The T/C had a column around this subject this morning. (Tuesday)It seems Ted Hughes isn't amused by the Liberal stickhandling. Ex Judge Ted Hughes says, if they can't find the time to meet better get some other back benchers who will make the time. I sure wouldn't want to get on the wrong side of Ted as he eats those sort of clowns with his cornflakes.

Anonymous said...

The Victoria Times Colonist's Lindsay Kines writes in the Oct/03/06 online edition of the paper: "''I think everyone expects this selection to be deliberate, to be thoughtful,'' Campbell said during an appearance on CKNW’s Bill Good Show." "Campbell said the all-party committee in charge of the search ''is doing the best they can'' to choose the province’s first Representative for Children and Youth."

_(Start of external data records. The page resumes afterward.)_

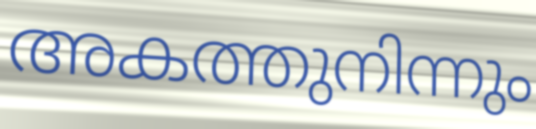
അകത്തുനിന്നും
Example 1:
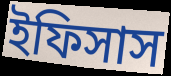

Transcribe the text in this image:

ইফিসাস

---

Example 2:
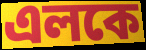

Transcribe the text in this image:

এলকে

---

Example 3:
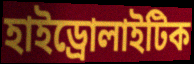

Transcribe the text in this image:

হাইড্রোলাইটিক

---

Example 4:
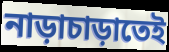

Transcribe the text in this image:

নাড়াচাড়াতেই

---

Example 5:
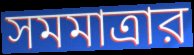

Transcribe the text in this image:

সমমাত্রার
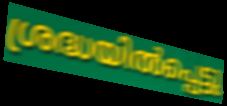
ശ്രദ്ധയിൽപ്പെട്ടു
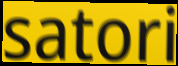
satori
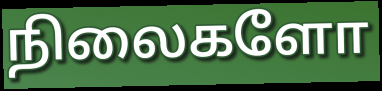
நிலைகளோ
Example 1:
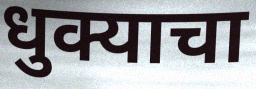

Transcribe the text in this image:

धुक्याचा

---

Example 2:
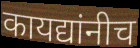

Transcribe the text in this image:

कायद्यांनीच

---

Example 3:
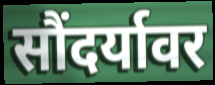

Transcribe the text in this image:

सौंदर्यावर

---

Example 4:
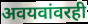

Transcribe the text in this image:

अवयवांवरही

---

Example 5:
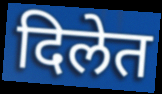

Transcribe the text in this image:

दिलेत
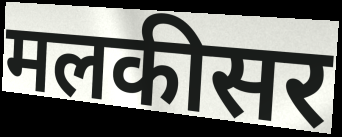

Meanwhile former judge Ted Hughes, who recommended the position in his scathing review of the province’s child-welfare system earlier this year, "urged the premier to either get the Liberals MLAs on the committee ''on the ball'' or replace them with other backbenchers to get the job done."

Hmm... Who has more credibility?

Anonymous said...

And some folks keep saying. No need for the house to sit this fall as there is nothing urgent. a lot of people think otherwise. Our local ppaper had about six pages of articles around pretty serious issues in my view. The Premier of course sees nothing but the Tsunami of debt heading this way!